To see what would happen, he stood up. One of them – it might have been No‑Name herself – had to swerve heavily out of the way, because she’d been diving low, intending to skim just over his head. Her heavy wings beat clumsily, and she only just made the turn. He could have reached out and slashed off her head with the knife.

By this time the Gallivespians had arrived, and the two of them were about to attack, but Will called: “Tialys! Come here! Salmakia, come to my hand!”

They landed on his shoulders, and he said, “Watch. See what they do. They only come and scream. I think it was a mistake when she hit Lyra. I don’t think they want to touch us at all. We can ignore them.”

Lyra looked up, wide‑eyed. The creatures flew around Will’s head, sometimes only a foot or so away, but they always swerved aside or upward at the last moment. He could sense the two spies eager for battle, and the dragonflies’ wings were quivering with desire to dart through the air with their deadly riders, but they held themselves back: they could see he was right.

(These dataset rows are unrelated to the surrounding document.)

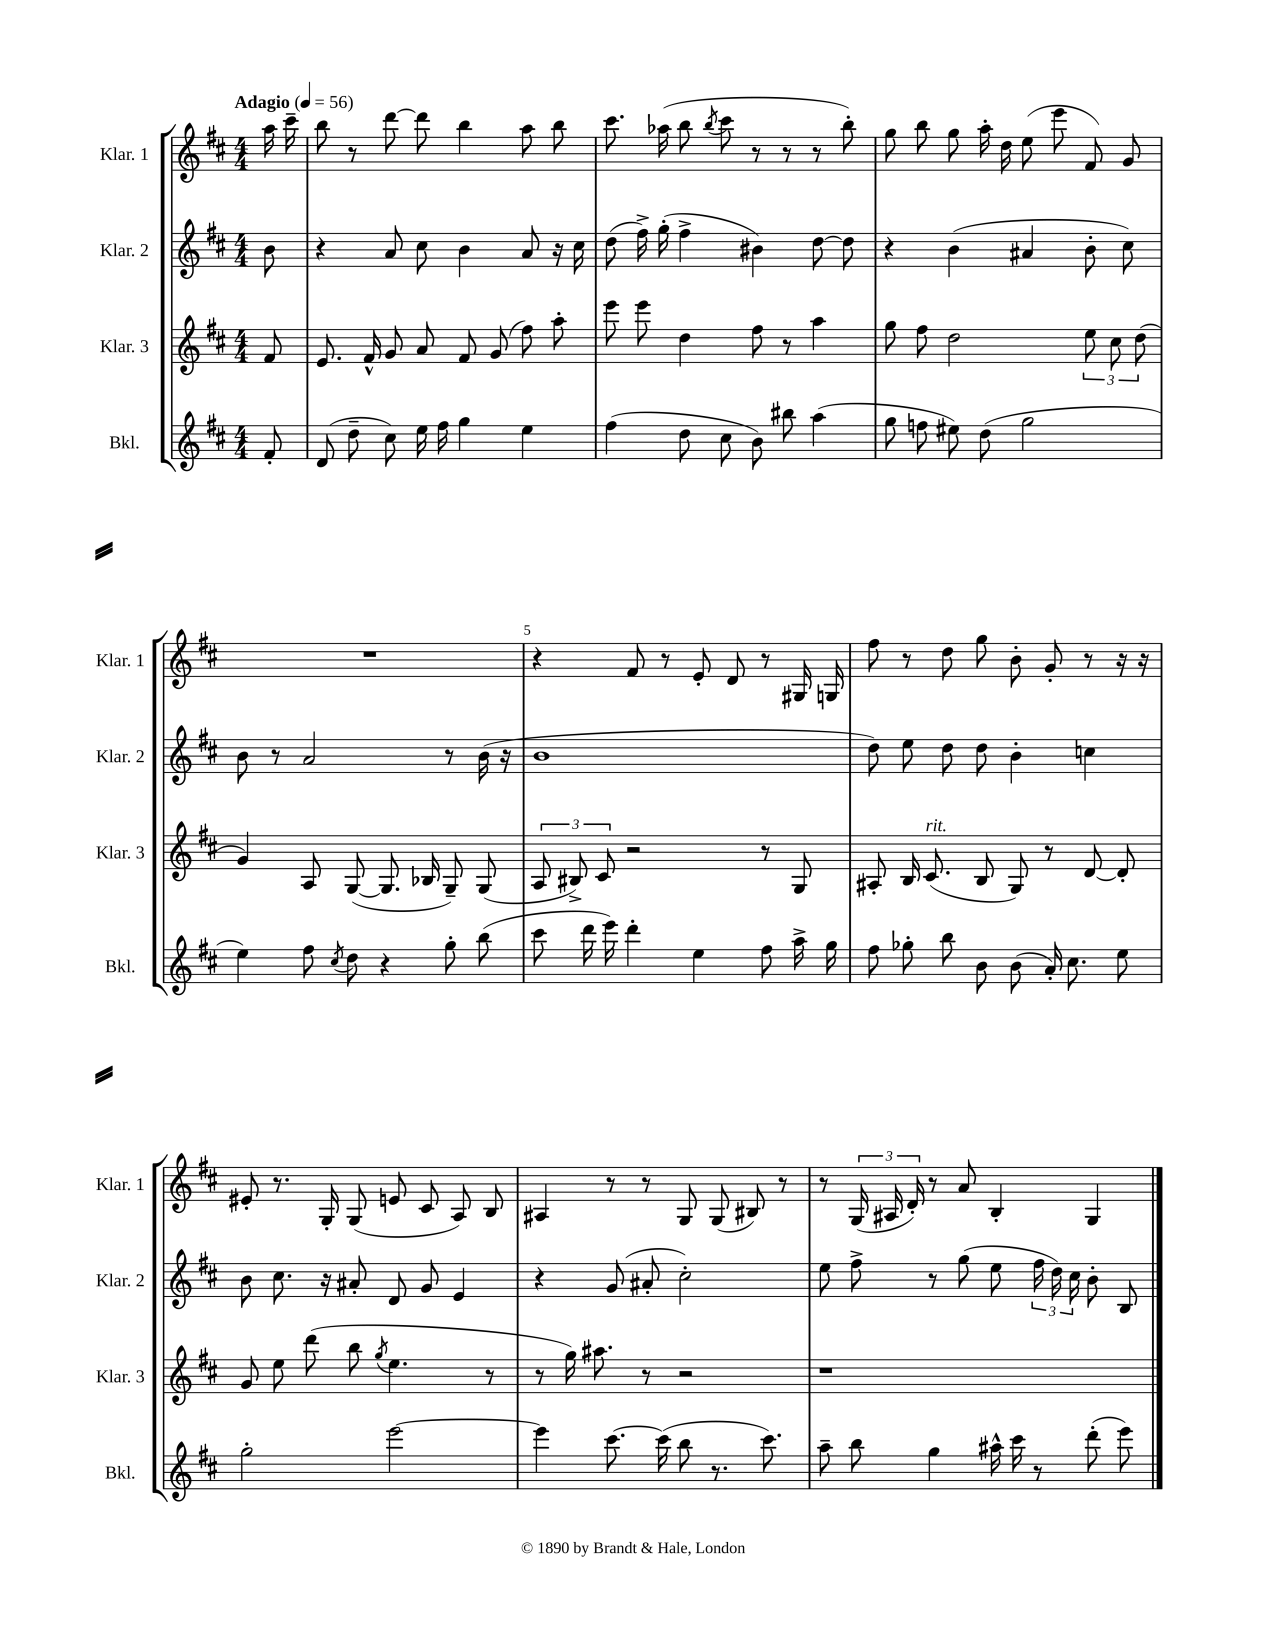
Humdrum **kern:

**kern	**kern	**kern	**kern
*staff4	*staff3	*staff2	*staff1
*clefG2	*clefG2	*clefG2	*clefG2
*k[f#c#]	*k[f#c#]	*k[f#c#]	*k[f#c#]
*M4/4	*M4/4	*M4/4	*M4/4
*MM56	*MM56	*MM56	*MM56
8f#'	8f#	8b	16aa
.	.	.	16ccc#~
=	=	=	=
(8d	8.e	4r	8bb
8dd~	.	.	8r
.	16f#^^	.	.
8cc#)	8g	8a	[8ddd
16ee	8a	8cc#	8ddd]
16ff#	.	.	.
4gg	8f#	4b	4bb
.	(8g	.	.
4ee	8ff#)	8a	8aa
.	8aa'	16r	8bb
.	.	16cc#	.
=	=	=	=
(4ff#	8eee	(8dd	8.ccc#
.	8eee	16ff#^)	.
.	.	(16gg'	(16aa-
8dd	4dd	4ff#^	8bb
.	.	.	8qbb
8cc#	.	.	8ccc#
8b)	8ff#	4b#)	8r
8bb#	8r	.	8r
(4aa	4aa	[8dd	8r
.	.	8dd]	8bb')
=	=	=	=
8gg	8gg	4r	8gg
8ff	8ff#	.	8bb
8ee#)	2dd	(4b	8gg
(8dd	.	.	16aa'
.	.	.	16dd
2gg	.	4a#	(8ee
.	.	.	8eee
.	12ee	8b'	8f#)
.	12cc#	.	.
.	.	8cc#)	8g
.	(12dd	.	.
=	=	=	=
4ee)	4g)	8b	1r
.	.	8r	.
8ff#	8A	2a	.
8qcc#	.	.	.
8dd	([8G	.	.
4r	8.G]	.	.
.	16B-	.	.
8gg'	8G~)	8r	.
(8bb	(8G	(16b	.
.	.	16r	.
=	=	=	=
8ccc#	12A	1b	4r
.	12B#^)	.	.
16ddd	.	.	.
.	12c#	.	.
16eee)	.	.	.
4ddd'	2r	.	8f#
.	.	.	8r
4ee	.	.	8e'
.	.	.	8d
8ff#	8r	.	8r
16aa^	8G	.	16G#
16gg	.	.	16G
=	=	=	=
8ff#	8A#'	8dd)	8ff#
8gg-'	16B	8ee	8r
.	(8.c#	.	.
8bb	.	8dd	8dd
8b	8B	8dd	8gg
(8b	8G)	4b'	8b'
16a')	8r	.	8g'
8.cc#	.	.	.
.	[8d	4cc	8r
8ee	8d']	.	16r
.	.	.	16r
=	=	=	=
2gg'	8g	8b	8e#'
.	8ee	8.cc#	8.r
.	(8ddd	.	.
.	.	16r	16G'
.	8bb	8a#'	(8G
.	8qgg	.	.
[2eee	4.ee	8d	8e
.	.	8g	8c#
.	.	4e	8A)
.	8r	.	8B
=	=	=	=
4eee]	8r	4r	4A#
.	16gg)	.	.
.	8.aa#	.	.
[8.ccc#	.	(8g	8r
.	8r	8a#'	8r
(16ccc#]	.	.	.
8bb	2r	2cc#')	8G
8.r	.	.	(8G
.	.	.	8B#)
8.ccc#)	.	.	.
.	.	.	8r
=	=	=	=
8aa~	1r	8ee	8r
8bb	.	8ff#^	(24G
.	.	.	24A#
.	.	.	24d')
4gg	.	8r	8r
.	.	(8gg	8a
16aa#^^	.	8ee	4B'
16ccc#	.	.	.
8r	.	24ff#	.
.	.	24dd)	.
.	.	24cc#	.
(8ddd'	.	8b'	4G
8eee)	.	8B	.
==	==	==	==
*-	*-	*-	*-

And it had an effect on the ghosts, too: seeing Will standing unafraid and unharmed, they began to drift back toward the travelers. They watched the harpies cautiously, but for all that, the lure of the warm flesh and blood, those strong heartbeats, was too much to resist.

Lyra stood up to join Will. Her wound had opened again, and fresh blood was trickling down her cheek, but she wiped it aside.

“Will,” she said, “I’m so glad we came down here together…”

He heard a tone in her voice and he saw an expression on her face that he knew and liked more than anything he’d ever known: it showed she was thinking of something daring, but she wasn’t ready to speak of it yet.

He nodded, to show he’d understood.

The ghost girl said, “This way – come with us – we’ll find them!”

And both of them felt the strangest sensation, as if little ghost hands were reaching inside and tugging at their ribs to make them follow.

So they set off across the floor of that great desolate plain, and the harpies wheeled higher and higher overhead, screaming and screaming. But they kept their distance, and the Gallivespians flew above, keeping watch.

As they walked along, the ghosts talked to them.

“Excuse me,” said one ghost girl, “but where’s your daemons? Excuse me for asking. But…”

Lyra was conscious every single second of her dear, abandoned Pantalaimon. She couldn’t speak easily, so Will answered instead.

“We left our daemons outside,” he said, “where it’s safe for them. We’ll collect them later. Did you have a daemon?”

“Yes,” said the ghost, “his name was Sandling… oh, I loved him…”

“And had he settled?” said Lyra.

“No, not yet. He used to think he’d be a bird, and I hoped he wouldn’t, because I liked him all furry in bed at night. But he was a bird more and more. What’s your daemon called?”

Lyra told her, and the ghosts pressed forward eagerly again. They all wanted to talk about their daemons, every one.

“Mine was called Matapan – ”

“We used to play hide‑and‑seek, she’d change like a chameleon and I couldn’t see her at all, she was ever so good – ”

“Once I hurt my eye and I couldn’t see and he guided me all the way home – ”

“He never wanted to settle, but I wanted to grow up, and we used to argue – ”

“She used to curl up in my hand and go to sleep – ”

“Are they still there, somewhere else? Will we see them again?”